The February 5 American Metal Market reported that a week-long shut down for repairs will have an impact on orders that Weirton's Steel has picked up from the strike. "Their [Weirton's] order book has been pretty strong.... They have received some business from Wheeling-Pitt," the article said, quoting a metals analyst from First Boston of New York. The analyst, Tom Abrams, who for local consumption in the regional press said the strike has had no impact, here says, "I think everyone thought that by now the Wheeling-Pitt strike would be over."

In May 1996, James Wareham, CEO of Wheeling-Pitt, gloated over their better profitability as imports declined over 1995. "We're full [profitable and at peak capacity]. Imports have dried up a lot, which is one of the underlying factors [for the strong demand]," Wareham said in an interview with the Post-Gazette at that time.

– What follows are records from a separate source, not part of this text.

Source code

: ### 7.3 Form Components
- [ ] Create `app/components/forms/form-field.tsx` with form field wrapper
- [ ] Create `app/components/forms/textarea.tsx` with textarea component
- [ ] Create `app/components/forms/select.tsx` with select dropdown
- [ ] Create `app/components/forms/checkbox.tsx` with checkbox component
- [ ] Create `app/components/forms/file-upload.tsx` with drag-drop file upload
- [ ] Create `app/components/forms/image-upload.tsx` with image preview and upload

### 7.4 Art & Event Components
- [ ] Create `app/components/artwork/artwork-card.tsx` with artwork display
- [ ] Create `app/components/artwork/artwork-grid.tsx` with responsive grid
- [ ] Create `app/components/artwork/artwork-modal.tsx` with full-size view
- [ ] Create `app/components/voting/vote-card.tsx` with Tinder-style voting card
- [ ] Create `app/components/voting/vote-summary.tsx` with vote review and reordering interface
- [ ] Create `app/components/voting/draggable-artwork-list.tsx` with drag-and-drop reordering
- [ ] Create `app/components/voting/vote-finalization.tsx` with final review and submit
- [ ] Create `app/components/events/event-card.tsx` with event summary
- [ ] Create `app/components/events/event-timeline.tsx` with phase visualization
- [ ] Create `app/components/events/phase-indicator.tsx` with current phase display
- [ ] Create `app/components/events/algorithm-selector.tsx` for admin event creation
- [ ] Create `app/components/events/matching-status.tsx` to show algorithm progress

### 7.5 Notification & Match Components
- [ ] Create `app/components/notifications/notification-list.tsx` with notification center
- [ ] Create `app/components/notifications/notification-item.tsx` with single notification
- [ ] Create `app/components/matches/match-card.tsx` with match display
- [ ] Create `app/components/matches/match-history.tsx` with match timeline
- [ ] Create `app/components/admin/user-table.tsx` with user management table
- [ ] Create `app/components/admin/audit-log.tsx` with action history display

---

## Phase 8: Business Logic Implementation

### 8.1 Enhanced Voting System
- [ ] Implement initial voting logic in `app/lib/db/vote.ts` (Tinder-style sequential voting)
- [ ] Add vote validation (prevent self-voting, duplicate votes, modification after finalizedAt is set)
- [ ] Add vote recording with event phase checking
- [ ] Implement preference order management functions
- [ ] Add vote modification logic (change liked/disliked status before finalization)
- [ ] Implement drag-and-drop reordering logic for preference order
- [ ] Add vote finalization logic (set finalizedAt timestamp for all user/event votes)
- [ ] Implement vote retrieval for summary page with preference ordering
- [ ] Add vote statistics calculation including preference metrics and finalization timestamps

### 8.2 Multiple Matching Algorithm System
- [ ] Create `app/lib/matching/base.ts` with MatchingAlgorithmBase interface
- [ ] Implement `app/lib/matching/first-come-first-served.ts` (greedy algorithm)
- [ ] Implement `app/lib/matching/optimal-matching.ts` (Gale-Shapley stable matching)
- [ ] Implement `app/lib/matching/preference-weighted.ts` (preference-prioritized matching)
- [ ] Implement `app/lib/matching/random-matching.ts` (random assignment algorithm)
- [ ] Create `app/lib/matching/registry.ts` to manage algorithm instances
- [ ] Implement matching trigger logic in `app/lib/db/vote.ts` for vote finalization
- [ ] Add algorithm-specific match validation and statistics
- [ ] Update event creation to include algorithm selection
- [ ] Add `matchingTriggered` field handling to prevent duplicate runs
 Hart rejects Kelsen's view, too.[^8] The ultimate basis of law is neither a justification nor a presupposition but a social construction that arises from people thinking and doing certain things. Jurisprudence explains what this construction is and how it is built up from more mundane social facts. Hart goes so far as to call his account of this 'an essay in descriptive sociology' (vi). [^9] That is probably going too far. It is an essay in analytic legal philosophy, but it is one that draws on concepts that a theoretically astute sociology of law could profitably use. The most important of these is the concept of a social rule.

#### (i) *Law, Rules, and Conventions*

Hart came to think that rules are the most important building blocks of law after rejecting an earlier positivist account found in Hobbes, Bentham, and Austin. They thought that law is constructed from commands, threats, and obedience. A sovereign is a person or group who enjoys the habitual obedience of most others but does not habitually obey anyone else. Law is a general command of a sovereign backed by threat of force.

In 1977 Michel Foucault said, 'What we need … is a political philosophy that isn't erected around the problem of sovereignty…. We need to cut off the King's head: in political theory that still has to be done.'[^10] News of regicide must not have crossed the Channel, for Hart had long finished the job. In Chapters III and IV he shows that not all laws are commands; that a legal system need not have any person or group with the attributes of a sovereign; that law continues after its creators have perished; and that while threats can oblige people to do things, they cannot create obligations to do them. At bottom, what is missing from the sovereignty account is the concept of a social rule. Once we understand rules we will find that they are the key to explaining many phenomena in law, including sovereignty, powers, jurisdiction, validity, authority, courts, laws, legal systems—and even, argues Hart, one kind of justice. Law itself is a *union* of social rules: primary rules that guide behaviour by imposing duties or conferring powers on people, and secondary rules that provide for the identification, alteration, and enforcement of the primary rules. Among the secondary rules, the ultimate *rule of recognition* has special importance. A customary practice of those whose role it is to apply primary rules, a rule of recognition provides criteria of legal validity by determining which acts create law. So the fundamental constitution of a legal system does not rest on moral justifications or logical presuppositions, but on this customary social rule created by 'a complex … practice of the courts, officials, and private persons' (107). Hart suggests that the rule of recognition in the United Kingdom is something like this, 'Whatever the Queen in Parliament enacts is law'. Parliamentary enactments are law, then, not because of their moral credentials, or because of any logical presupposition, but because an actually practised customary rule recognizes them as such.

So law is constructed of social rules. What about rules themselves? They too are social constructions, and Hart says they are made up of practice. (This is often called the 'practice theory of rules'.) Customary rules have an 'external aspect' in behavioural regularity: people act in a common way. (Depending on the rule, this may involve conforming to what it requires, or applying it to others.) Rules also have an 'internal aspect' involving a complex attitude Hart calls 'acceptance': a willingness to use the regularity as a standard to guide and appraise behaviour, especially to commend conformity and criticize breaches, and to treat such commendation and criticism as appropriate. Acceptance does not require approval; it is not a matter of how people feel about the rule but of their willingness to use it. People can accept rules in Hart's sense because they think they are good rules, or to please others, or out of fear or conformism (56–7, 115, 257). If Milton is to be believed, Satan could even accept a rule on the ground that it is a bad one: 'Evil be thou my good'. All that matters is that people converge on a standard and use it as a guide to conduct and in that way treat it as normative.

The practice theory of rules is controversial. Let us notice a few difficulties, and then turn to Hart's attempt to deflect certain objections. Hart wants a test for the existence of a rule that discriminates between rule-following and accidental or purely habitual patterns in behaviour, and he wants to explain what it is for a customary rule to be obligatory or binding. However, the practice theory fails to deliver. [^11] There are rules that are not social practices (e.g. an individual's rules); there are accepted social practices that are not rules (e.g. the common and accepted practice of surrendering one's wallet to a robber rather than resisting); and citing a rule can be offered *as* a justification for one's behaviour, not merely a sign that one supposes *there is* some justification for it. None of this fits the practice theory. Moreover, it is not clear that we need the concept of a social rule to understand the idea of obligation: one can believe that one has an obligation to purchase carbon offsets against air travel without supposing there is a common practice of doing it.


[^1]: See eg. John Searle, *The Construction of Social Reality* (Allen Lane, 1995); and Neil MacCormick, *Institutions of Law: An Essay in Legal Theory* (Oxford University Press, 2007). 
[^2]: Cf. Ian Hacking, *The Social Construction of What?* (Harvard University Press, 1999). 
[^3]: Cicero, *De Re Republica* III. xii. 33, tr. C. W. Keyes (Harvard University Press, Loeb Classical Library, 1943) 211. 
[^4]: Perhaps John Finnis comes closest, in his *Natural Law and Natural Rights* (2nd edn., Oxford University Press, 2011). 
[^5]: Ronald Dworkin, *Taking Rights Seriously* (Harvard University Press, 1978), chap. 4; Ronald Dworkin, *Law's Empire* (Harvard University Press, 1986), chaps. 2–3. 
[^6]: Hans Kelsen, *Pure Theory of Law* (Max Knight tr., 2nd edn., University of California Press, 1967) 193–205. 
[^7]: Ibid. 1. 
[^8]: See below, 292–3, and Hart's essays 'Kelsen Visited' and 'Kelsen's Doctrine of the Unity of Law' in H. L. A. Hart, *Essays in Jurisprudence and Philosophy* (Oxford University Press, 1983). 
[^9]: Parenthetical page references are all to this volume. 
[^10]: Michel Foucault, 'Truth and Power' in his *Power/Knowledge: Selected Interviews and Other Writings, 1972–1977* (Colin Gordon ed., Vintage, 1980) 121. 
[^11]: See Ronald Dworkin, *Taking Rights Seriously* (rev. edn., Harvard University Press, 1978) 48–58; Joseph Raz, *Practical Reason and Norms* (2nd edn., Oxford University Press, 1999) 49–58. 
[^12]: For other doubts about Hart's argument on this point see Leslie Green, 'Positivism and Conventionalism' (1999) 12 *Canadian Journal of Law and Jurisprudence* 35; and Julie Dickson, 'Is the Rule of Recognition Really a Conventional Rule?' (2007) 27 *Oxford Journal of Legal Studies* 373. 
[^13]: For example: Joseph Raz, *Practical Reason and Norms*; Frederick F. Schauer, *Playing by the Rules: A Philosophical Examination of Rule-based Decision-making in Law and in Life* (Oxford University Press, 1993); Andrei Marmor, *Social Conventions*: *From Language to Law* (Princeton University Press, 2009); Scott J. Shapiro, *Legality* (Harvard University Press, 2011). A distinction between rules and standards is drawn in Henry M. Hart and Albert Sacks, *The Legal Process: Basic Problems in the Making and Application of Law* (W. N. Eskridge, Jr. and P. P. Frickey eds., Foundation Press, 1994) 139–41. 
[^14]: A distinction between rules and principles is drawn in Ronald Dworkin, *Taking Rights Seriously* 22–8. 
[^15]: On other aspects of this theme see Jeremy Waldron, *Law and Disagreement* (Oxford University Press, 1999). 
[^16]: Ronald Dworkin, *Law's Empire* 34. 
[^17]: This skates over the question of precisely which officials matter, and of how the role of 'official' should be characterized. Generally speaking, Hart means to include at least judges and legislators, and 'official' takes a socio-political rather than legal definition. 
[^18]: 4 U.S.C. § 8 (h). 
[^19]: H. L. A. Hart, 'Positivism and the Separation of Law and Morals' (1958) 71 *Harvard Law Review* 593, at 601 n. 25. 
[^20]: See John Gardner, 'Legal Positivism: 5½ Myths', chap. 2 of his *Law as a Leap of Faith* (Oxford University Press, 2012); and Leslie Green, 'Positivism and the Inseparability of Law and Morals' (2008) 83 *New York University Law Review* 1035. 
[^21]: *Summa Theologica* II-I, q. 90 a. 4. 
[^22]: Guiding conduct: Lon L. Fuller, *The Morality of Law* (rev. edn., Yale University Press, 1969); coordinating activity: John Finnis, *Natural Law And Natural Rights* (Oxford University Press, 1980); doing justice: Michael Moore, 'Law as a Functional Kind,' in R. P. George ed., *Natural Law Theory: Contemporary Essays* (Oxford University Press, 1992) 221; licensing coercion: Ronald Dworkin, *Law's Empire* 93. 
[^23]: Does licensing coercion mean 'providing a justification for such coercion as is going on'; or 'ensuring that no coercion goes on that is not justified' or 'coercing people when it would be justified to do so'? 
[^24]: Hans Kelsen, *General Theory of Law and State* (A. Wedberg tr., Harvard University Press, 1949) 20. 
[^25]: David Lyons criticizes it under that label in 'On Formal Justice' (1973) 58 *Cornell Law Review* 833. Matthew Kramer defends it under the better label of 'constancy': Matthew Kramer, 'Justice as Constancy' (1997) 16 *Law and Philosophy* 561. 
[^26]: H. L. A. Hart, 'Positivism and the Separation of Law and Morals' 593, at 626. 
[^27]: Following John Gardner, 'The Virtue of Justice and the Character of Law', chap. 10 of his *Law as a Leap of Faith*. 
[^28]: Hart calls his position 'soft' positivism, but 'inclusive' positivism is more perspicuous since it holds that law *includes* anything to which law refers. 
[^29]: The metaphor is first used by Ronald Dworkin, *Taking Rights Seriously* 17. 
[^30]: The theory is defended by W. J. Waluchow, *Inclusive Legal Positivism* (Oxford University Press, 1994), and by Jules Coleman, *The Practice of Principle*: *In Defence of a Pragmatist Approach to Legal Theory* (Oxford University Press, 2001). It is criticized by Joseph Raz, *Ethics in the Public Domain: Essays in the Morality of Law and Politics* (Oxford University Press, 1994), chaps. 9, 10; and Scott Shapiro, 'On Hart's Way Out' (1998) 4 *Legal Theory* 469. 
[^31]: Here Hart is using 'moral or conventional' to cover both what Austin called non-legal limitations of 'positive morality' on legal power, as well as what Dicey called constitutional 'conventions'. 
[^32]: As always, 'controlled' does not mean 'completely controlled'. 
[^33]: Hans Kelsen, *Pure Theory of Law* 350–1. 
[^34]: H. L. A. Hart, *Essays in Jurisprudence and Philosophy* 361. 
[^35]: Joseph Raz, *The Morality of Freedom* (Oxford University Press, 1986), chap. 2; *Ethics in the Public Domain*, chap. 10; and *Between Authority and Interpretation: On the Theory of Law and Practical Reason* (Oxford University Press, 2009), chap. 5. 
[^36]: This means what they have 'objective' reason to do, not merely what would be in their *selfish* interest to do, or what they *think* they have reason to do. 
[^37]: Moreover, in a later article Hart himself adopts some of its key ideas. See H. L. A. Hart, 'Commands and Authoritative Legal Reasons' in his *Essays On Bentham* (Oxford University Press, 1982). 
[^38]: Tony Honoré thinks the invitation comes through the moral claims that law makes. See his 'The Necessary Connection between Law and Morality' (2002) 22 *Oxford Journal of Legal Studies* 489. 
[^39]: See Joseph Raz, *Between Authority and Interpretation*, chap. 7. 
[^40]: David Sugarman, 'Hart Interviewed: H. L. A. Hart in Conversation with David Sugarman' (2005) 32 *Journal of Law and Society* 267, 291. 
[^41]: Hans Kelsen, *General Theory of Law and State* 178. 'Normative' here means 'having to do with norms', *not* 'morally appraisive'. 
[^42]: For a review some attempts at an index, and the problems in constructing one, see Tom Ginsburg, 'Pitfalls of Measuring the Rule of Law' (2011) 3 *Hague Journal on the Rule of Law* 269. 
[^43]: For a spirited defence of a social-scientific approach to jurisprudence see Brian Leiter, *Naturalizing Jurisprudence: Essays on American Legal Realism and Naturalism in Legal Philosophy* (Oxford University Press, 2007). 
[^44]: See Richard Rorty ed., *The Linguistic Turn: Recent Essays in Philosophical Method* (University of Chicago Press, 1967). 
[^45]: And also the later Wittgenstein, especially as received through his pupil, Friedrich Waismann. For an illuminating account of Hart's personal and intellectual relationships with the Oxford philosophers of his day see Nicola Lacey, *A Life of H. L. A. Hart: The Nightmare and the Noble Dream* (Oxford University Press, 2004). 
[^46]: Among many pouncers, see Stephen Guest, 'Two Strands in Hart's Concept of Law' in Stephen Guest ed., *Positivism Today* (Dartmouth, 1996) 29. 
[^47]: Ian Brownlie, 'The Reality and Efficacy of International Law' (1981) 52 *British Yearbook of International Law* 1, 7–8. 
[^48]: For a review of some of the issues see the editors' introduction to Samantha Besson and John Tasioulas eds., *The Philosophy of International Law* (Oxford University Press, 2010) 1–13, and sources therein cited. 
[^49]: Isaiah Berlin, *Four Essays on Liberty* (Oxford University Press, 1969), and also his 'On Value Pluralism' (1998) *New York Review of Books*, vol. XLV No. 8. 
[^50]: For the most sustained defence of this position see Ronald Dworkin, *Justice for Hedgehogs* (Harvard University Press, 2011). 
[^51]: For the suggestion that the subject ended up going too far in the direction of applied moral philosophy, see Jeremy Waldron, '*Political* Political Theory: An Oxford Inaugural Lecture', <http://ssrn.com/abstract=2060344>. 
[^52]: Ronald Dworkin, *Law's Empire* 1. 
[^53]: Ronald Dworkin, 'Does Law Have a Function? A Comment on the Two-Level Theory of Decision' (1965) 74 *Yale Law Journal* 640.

Last month Wall St. announced a big jump in imports, however. "Imports surged in the second half of l996.... Production outages as some U.S. steel companies and a prolonged strike at WHX Corp.'s Wheeling-Pittsburgh Steel unit cut the supply of domestic steel," reported a Bloomberg News release carried in the January 22 Pittsburgh Post-Gazette.

Local papers quoted an analyst from J.P. Morgan and Co. chiming in with LaBow's statements describing strikers as "sacrificial lambs" and "pawns" in the USWA's pension battle. LaBow's plan calls for investing the pension contributions into l0-year U.S. treasury bonds, a move that certainly will benefit Morgan, which is leading the charge to shift pension investments from "overvalued" stocks to bonds, and no doubt stands to gain from such a plan.

Meanwhile, as WHX officials are accusing the USWA of forcing it into bankruptcy if it adopts a guaranteed pension plan, the Associated Press reported February 9 that WHX had reached a tentative agreement with Bethlehem Steel to purchase the Sparrow's Point BethShip steelyard for an undisclosed price.

Tony Dutrow is a member of USWA Local 1557.